Несмотря на это уже в начале лета 1919 года я нашел себе подходящее поле деятельности в берлинском филиале старой бременской фирмы, занимавшейся импортом хлопка. Трудности, встретившиеся мне вначале, меня не испугали, а лишь укрепили мое намерение. Действительно, очень скоро у меня вышло добиться того, что владельцы фирмы оформили мне доверенность и, когда мне удалось несколько удачных транзакций, я приобрел все возрастающее доверие своих шефов, показавших себя по отношению ко мне в настоящем ганзейском стиле с великодушнейшей стороны.
Это было для меня особенно важно, поскольку все мое канадское состояние было потеряно, и отец в начинавшееся инфляционное время из-за большого швейцарского долга для моего больного брата попал в очень серьезное финансовое положение. Я смог ему помочь и даже спасти его наумбургский дом. На это, разумеется, были потрачены все мои первые доходы, но трогательная любовь, с которой отец никогда об этом не забывал, явилась для меня наилучшей благодарностью. (…)
В деловом отношении мне в 1920 году пришлось выбирать между Бременом и Берлином. (Владелец бременской хлопковой фирмы предложил моему отцу долю во владении фирмой.) Предприятие моего тестя Хенкеля предложило мне, вместо их скончавшегося сотрудника, долю в берлинском представительстве фирмы. Я выбрал Берлин, решив в то же время основать собственную импортно-экспортную фирму, используя мои уже тогда существовавшие связи в различных европейских странах, прежде всего в Англии и Франции. Мне удалось уже за немногие годы осуществить мой план и добиться приличного успеха. В середине двадцатых годов мое импортно-экспортное предприятие стало одним из самых больших в своей отрасли».

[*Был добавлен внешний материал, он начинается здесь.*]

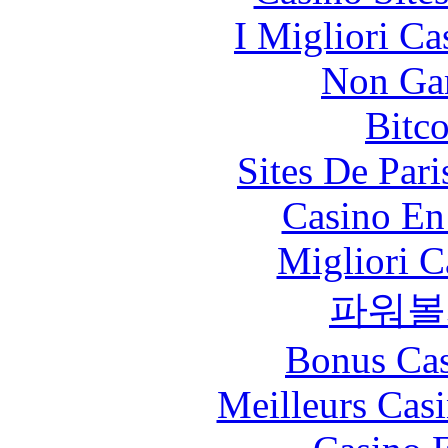
I Migliori Ca
Non Ga
Bitc
Sites De Pari
Casino En
Migliori 
파워볼
Bonus Cas
Meilleurs Casi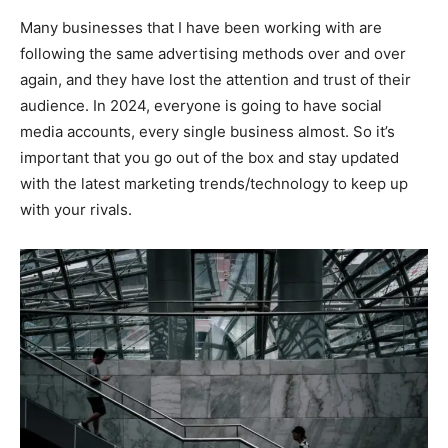
Many businesses that I have been working with are
following the same advertising methods over and over
again, and they have lost the attention and trust of their
audience. In 2024, everyone is going to have social
media accounts, every single business almost. So it’s
important that you go out of the box and stay updated
with the latest marketing trends/technology to keep up
with your rivals.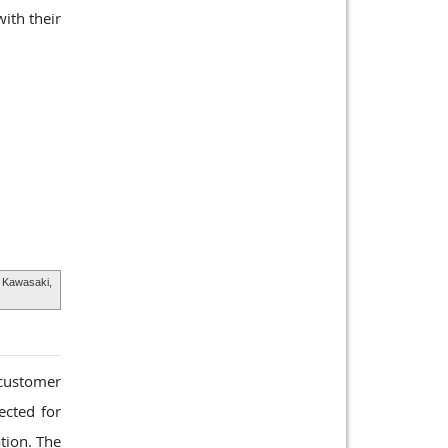
ith their
 Kawasaki,
customer
ected for
ation. The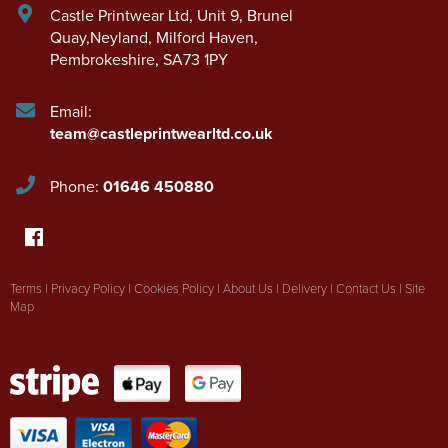
Castle Printwear Ltd
,
Unit 9, Brunel
Quay,Neyland
,
Milford Haven
,
Pembrokeshire
,
SA73 1PY
Email:
team@castleprintwearltd.co.uk
Phone:
01646 450880
Terms
|
Privacy Policy
|
Cookies Policy
|
About Us
|
Delivery
|
Contact Us
|
Site
Map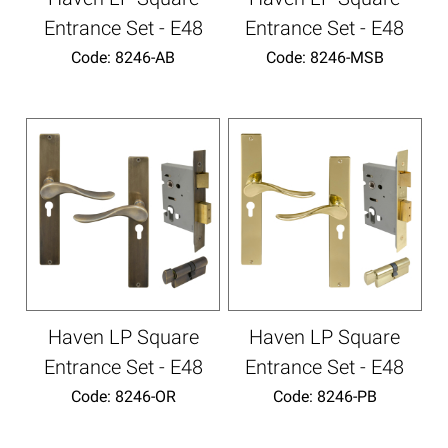
Entrance Set - E48
Entrance Set - E48
Code:
 8246-AB
Code:
 8246-MSB
Haven LP Square
Haven LP Square
Entrance Set - E48
Entrance Set - E48
Code:
 8246-OR
Code:
 8246-PB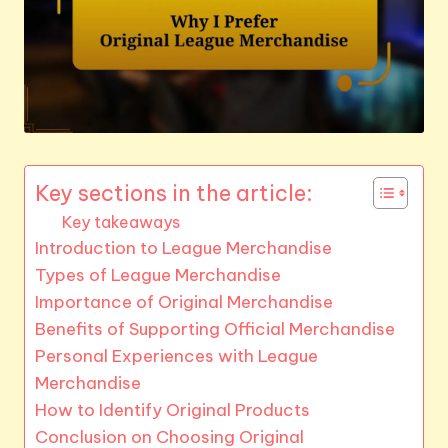
Key sections in the article:
Key takeaways
Introduction to League Merchandise
Types of League Merchandise
Importance of Original Merchandise
Benefits of Supporting Official Merchandise
Personal Experiences with League
Merchandise
How to Identify Original Products
Conclusion on Choosing Original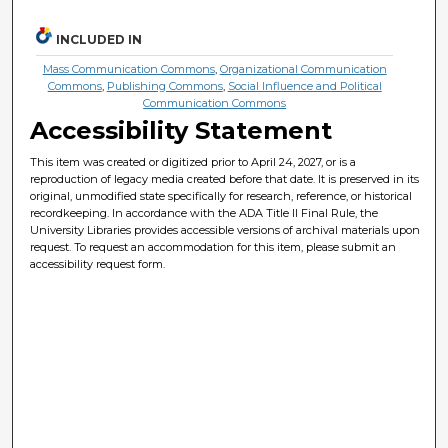
INCLUDED IN
Mass Communication Commons
,
Organizational Communication
Commons
,
Publishing Commons
,
Social Influence and Political
Communication Commons
Accessibility Statement
This item was created or digitized prior to April 24, 2027, or is a
reproduction of legacy media created before that date. It is preserved in its
original, unmodified state specifically for research, reference, or historical
recordkeeping. In accordance with the ADA Title II Final Rule, the
University Libraries provides accessible versions of archival materials upon
request. To request an accommodation for this item, please submit an
accessibility request form.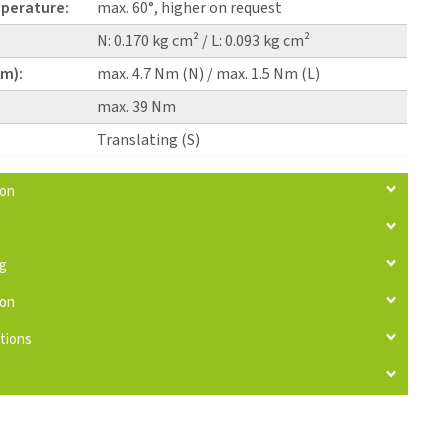
perature:
max. 60°, higher on request
N: 0.170 kg cm² / L: 0.093 kg cm²
pm):
max. 4.7 Nm (N) / max. 1.5 Nm (L)
max. 39 Nm
Translating (S)
ion
ng
ion
tions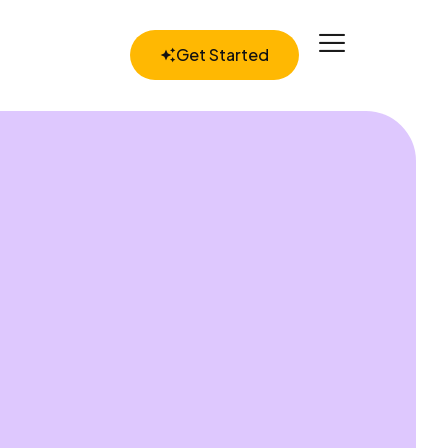
Get Started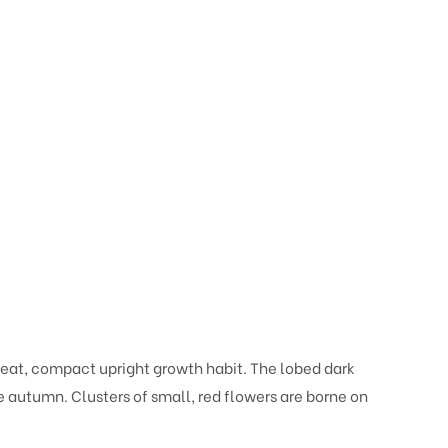
neat, compact upright growth habit. The lobed dark
he autumn. Clusters of small, red flowers are borne on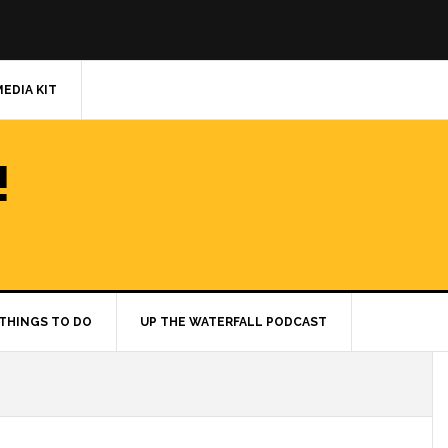
MEDIA KIT
!
THINGS TO DO
UP THE WATERFALL PODCAST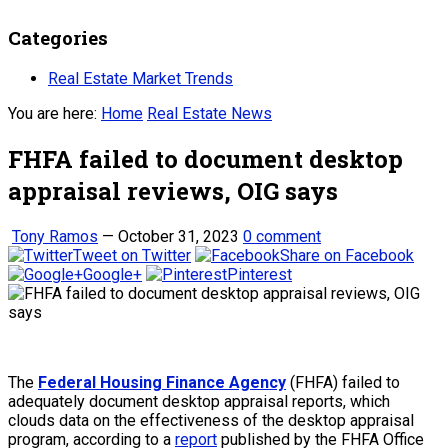
Categories
Real Estate Market Trends
You are here:
Home
Real Estate News
FHFA failed to document desktop
appraisal reviews, OIG says
Tony Ramos
—
October 31, 2023
0 comment
Tweet on Twitter
Share on Facebook
Google+
Pinterest
The
Federal Housing Finance Agency
(FHFA) failed to
adequately document desktop appraisal reports, which
clouds data on the effectiveness of the desktop appraisal
program, according to a
report
published by the FHFA Office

Его описание необходимо немного дополнить. Фирма, в которую вступил отец, являлась, среди прочего, представителем фирмы «Хенкель» в Берлине. Эти фирмы-представители, кстати сказать, были самостоятельными коммерсантами. Их владельцы имели наилучшие отношения с клиентурой, так что их отношения с фирмой, которую они представляли, были вполне взаимными. Только после Второй мировой войны организацией сбыта занялись наемные работники. Эти фирмы-представители представляли не только фирму «Хенкель», но и самые различные иные предприятия их отрасли. Так что владельцы являлись независимыми от представляемых фирм коммерсантами. Лишь из-за клеветы на отца — я уже цитировал Геббельса в этом отношении — следует зафиксировать: отец в то время никоим образом не зависел от своего тестя!

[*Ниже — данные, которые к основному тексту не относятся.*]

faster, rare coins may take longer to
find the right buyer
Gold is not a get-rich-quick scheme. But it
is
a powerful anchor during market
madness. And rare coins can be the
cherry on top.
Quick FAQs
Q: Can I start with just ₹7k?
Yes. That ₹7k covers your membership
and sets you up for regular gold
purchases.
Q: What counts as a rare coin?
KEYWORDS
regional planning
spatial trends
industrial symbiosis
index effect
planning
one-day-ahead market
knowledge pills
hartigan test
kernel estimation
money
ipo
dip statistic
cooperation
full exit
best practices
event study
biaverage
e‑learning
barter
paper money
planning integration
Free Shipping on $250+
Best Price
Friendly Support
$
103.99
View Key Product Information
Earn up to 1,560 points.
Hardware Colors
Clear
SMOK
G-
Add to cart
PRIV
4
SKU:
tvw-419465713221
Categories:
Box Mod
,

Однако вернемся к коммерческой карьере отца. Он хотел, как уже говорилось, использовать свой зарубежный опыт, создав свое собственное импортно-экспортное предприятие. Отправным пунктом явилась рекомендация, данная ему дедушкой Хенкелем для поездки в Реймс. В Первую мировую войну дедушка Хенкель помог одному французскому деловому партнеру, которого знал через его винные погреба в Реймсе, когда тот, попав под подозрение в шпионаже, оказался в серьезных затруднениях с немецкими оккупационными властями. Дедушка Хенкель за него поручился, поэтому в Реймсе ему были рады.
Отцу сразу же удалось получить представительство в Германии одного из самых значительных французских домов шампанских вин в те времена, а именно фирмы «Поммери». Между отцом и семьей Полиньяк, владельцами дома, возникла многолетняя дружба. Маркиз де Полиньяк помог мне найти в Париже адвоката, когда я находился в очень неприятном для меня французском плену. Отец, со своей стороны, успешно вступился за одного члена семьи, когда у того из-за незарегистрированного охотничьего ружья возникли проблемы с немецкими оккупационными властями.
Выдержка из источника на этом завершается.